An undeniable fact is that children often tend to enjoy games more than they do learning in the classroom. If there was a way to bring game elements into their learning environments, it could potentially be very beneficial. After all, they would be having fun all the while they are still learning. Gamification provides a means of making learning more fun and engaging.
Possible benefits of gamification in education.
· Improved attention span – The likelihood of children getting distracted by other aspects of their environment while they are in class is quite high. It seems far more interesting to look at the lizard walking on the wall than to listen to a boring lecture. With gamification, you remove the boring aspect, and as a result, students pay attention to the day’s teaching. Even the ordinarily disruptive individuals will be less disruptive as their focus is on the lesson.
· Better thought processes – Usual learning involves very little creativity. With games however the children will learn to make their own decisions and also to use logic to come up with answers. This way they develop the skills to think for themselves instead of always cramming for tests.

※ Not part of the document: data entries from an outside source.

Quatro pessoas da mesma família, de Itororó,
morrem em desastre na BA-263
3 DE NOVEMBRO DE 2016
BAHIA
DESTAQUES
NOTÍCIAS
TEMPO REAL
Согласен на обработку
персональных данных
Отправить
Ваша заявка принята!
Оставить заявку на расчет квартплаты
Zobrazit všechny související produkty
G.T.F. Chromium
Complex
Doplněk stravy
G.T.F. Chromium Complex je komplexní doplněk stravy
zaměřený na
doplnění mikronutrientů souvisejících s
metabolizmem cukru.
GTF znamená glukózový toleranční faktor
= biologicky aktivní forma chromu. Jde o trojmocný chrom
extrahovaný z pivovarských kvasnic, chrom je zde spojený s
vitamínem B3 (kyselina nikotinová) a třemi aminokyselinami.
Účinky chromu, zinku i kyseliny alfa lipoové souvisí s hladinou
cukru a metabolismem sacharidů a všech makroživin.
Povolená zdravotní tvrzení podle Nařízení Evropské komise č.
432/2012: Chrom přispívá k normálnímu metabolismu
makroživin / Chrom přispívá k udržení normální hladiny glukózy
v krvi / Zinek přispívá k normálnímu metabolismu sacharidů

· Positive attitude towards learning – At some point in a child’s life learning stops being interesting. They would rather do anything else than go to school. However, since they have to and it is part of their routine, they do it anyway. This dislike for the classroom makes it impossible for them to get good grades or to learn anything meaningful. Gamification can help correct that as it is fun. You will see children looking forward to going to school and learning something new. The result is children learn more in a short period, and they also achieve better grades.
Practical applications of gamification in education.
Educational video games – Computer games especially in the learning of both math and languages have been attributed to students achieving mastery in record amounts of time. It might even result in a reduction of the amount of time students need to spend in class.
Giving students badges according to the level they are at – Similar to how a game will grade you as a newbie, regular, hardened or veteran player. Whenever a student reaches a point of ‘mastery’ in a specific area, you can give them a badge or some other form of visual representation to indicate that.
Make everything a competition – Children are remarkably competitive. If you were to make every lesson a game, then you would see most of them try harder in each task.
Create puzzles – Use puzzles that will require the children to use both their creative minds and what they have learned previously in the process of solving them. This way you build their creative capacities.
There are many more ways to introduce games in learning and as mentioned the benefits are numerous. With a little creativity, you can introduce one of those in your classroom and watch as learning becomes something that each child enjoys. With the goal being to imbue children with knowledge that will be of use to them throughout their lives you can’t go wrong.